Unless J.K. Rowling really pulls a number on her world build, the answer continues to remain no. Though the Scamander family trace their heritage back several generations, they are not part of what's known as the "Sacred 28," which are wizarding families who the Pure-Blood Directory claimed as the last families to be untainted by Muggle inbreeding during Grindelwald's rise in the 1930s.
Instead, they are a modest family, mostly comprised of Hufflepuffs and Gryffindors, who spend their days working with magical creatures and fantastic beasts, in the field of magizoology. During Harry's time at Hogwarts, Rolf Scamander, sorted over into Hufflepuff, was also a student. He married Luna Lovegood after the Second Wizarding War.

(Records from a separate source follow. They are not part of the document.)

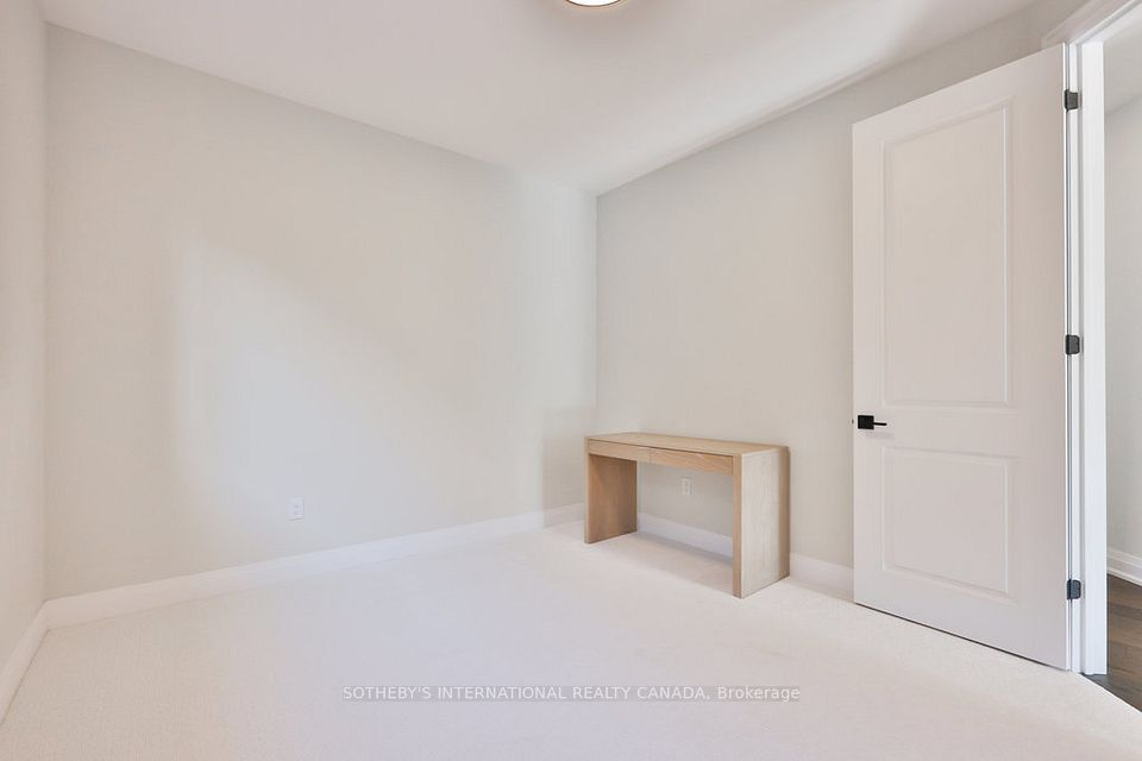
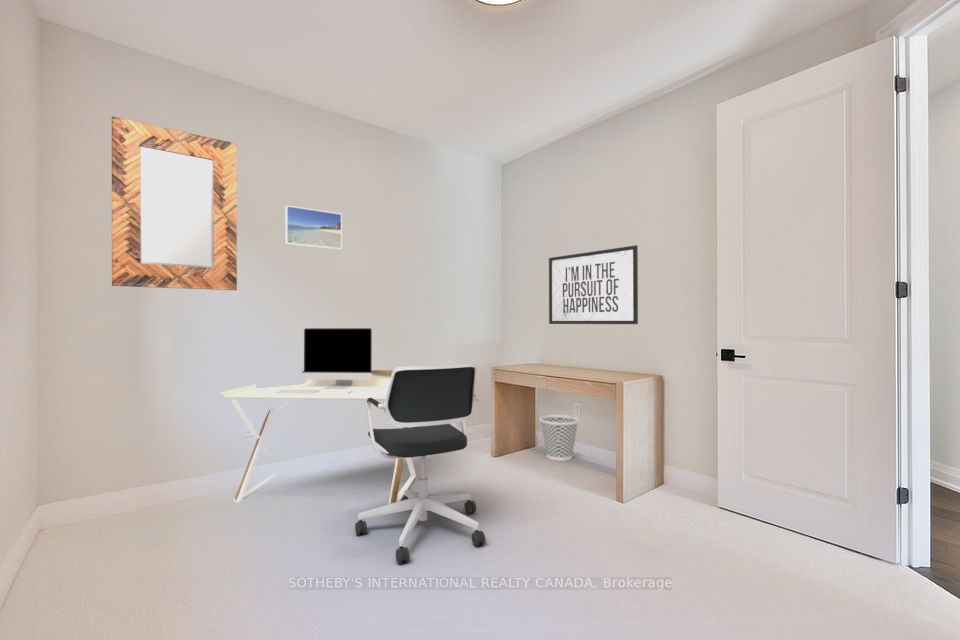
+ desk [220,327,417,505]
+ wastebasket [539,414,580,462]
+ mirror [548,244,639,325]
+ office chair [354,363,486,565]
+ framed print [284,204,343,250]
+ home mirror [111,116,238,291]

The Potters, meanwhile, trace their heritage back farther than most, descending from Ignotus Peverell and Linfred of Stinchcombe. Their family actually should have been including in the Pure-Blood Directory when it was publishing in the 1930s, but their egalitarian attitudes towards intermarrying with Muggles made author Cantankerus Nott suspicious of their bonafides, so he excluded them from the list, something the family wore with pride at the time.
There was also Linfred of Stinchcombe's habit of intermingling with Muggles, considered "a corrupting influence" down the family line. Known as "The Potterer" (hence the origins of their last name), most muggles thought him and his herbal cures harmless if a trifle eccentric. But Linfred was a resourceful chap and invented several remedies still in use to this day, including Skele-Gro. Obviously, this taste for potions puts the Potter family in the company of other Hufflepuffs like the Scamander family. But as far as the history books are concerned, they are not related.
Of course, this doesn't mean Rowling couldn't change this if she wanted. The fact is, the Potter family tree is not fully fleshed out the way some others in the canon have been. And though the Scamander family goes back a way, there's no "first Scamander wizard" story to anchor them the way Ignotus Peverell does for the Potters.
Rowling's need to find ways to tie her two franchises together may yet drive her to invent a way the Scamander and the Potter family trees intersect. Knowing her, she'd set it somewhere in the distant past, long forgotten in the here and now. After all, if there's one thing the Wizarding World is teaching us in the new franchise, it's those who live in it are far more connected than anyone ever realized until now.